PADMA MOULIN-UTCHANAH

Les murs de la caserne Decaen aiguisent le souvenir de l’Histoire de notre pays et nous exhortent à une prise de conscience qui va au-delà de la conservation de simples pierres. La caserne Decaen, un des derniers bâtiments historiques de l’époque française, serait-elle menacée de destruction, comme on a pu le lire dans la presse ?

Le fracas des pierres de taille de la caserne a ouvert une brèche, ravivant de vives rancœurs. Si les défenseurs des monuments historiques pleurent l’éventuelle perte du bastion, d’autres Mauriciens souhaitent la destruction pure et simple de ces murs de l’époque coloniale, car les vieilleries rappellent les souvenirs amers de l’esclavage et de l’engagisme indien, une période sombre de notre Histoire nationale. S’ouvre alors un débat sur d’éternelles questions : à qui appartient l’île Maurice ? Quelle communauté a contribué davantage à l’essor du pays ? Doit-on exclure les descendants des Européens du paysage mauricien ? D’ailleurs, qu’est-ce qu’un Mauricien ? Qui est légitime pour répondre à cela ?

Les vestiges de l’époque coloniale tombent en décrépitude. Le constat est criant. Il suffit de regarder autour de nous : le cimetière Bois-Marchand, le Moulin à Poudre, le Fort George, le wagon du gouverneur au musée de Mahébourg, l’Hôpital militaire. La liste est longue. Tout tombe en lambeaux. La décomposition accélérée de ces vestiges est vouée à une mort certaine. L’Hécatombe des vestiges de l’époque coloniale dresse une analyse effroyable : les gouvernements successifs laissent dépérir notre patrimoine, afin de réécrire et réinventer le récit national. Nos dirigeants font en sorte de ne pas entendre le cri assourdissant des pierres meurtries, afin de leur donner le dernier coup de grâce. En faisant table rase de cette époque, ils s’approprient avidement l’Histoire de notre île. À croire certains de nos gouvernants, notre Histoire commence à partir du 2 novembre 1834 avec l’arrivée des travailleurs engagés. Comment sommes-nous arrivés à ce genre de pensées d’exclusion ?

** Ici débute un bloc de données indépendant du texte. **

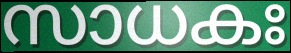
സാധകഃ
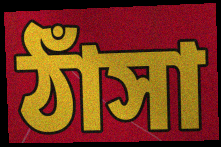
ঠাঁসা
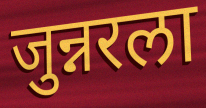
जुन्नरला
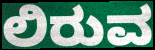
ಲಿರುವ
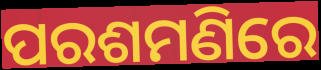
ପରଶମଣିରେ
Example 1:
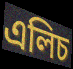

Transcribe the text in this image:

এলিচ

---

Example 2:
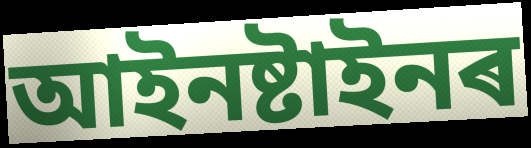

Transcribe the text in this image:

আইনষ্টাইনৰ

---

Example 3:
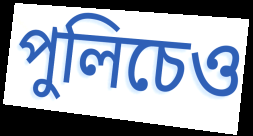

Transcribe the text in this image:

পুলিচেও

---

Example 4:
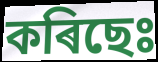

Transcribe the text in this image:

কৰিছেঃ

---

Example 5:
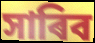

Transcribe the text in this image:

সাৰিব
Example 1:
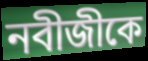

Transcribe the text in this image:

নবীজীকে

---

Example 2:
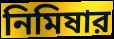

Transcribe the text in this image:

নিমিষার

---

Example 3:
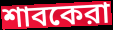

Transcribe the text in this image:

শাবকেরা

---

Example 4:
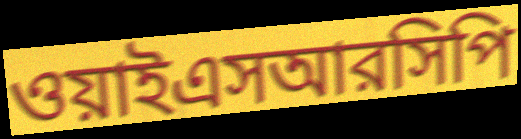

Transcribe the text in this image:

ওয়াইএসআরসিপি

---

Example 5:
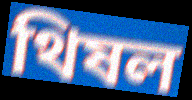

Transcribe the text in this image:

থিষল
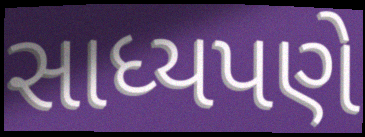
સાધ્યપણે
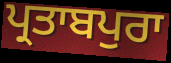
ਪ੍ਰਤਾਬਪੁਰਾ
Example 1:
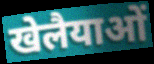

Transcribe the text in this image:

खेलैयाओं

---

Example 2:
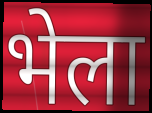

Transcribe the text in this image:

भेला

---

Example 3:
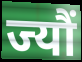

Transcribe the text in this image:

ज्यौं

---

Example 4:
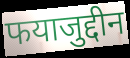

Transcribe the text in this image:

फयाजुद्दीन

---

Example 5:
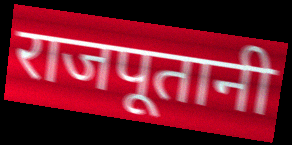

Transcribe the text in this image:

राजपूतानी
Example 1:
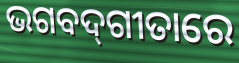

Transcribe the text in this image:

ଭଗବଦ୍‌ଗୀତାରେ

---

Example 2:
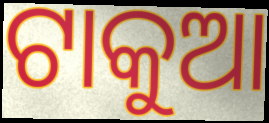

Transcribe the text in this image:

ଟାକୁଆ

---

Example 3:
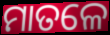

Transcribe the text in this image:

ମାତଳେ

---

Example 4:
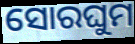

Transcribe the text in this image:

ସୋରଘୁମ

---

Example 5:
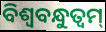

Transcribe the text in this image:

ବିଶ୍ଵବନ୍ଧୁତ୍ଵମ୍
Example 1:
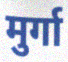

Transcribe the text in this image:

मुर्गा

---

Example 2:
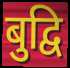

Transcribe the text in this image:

बुद्वि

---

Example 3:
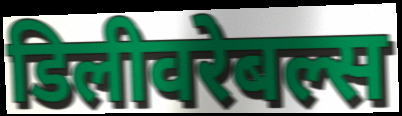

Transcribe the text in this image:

डिलीवरेबल्स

Force est de constater que le soleil mauricien gravite uniquement autour de l’Aapravasi Ghat laissant dans la pénombre les autres composantes de la nation mauricienne. Notre pays doit entretenir la mémoire des premiers arrivants en restaurant les édifices construits par les premiers colons et immanquablement la fondation du tant attendu Musée de l’Esclavage. C’est une honte nationale pour notre pays que de n’avoir toujours pas honoré cette période sombre de l’Histoire. L’État n’éprouve jusqu’à maintenant aucune volonté réelle, semble-t-il, pour ériger un musée pérenne de l’esclavage. Le gouvernement maintient un climat délétère privilégiant certaines communautés et entretenant des frustrations. La mémoire collective me paraît très mal distribuée et cela confère une très grande injustice.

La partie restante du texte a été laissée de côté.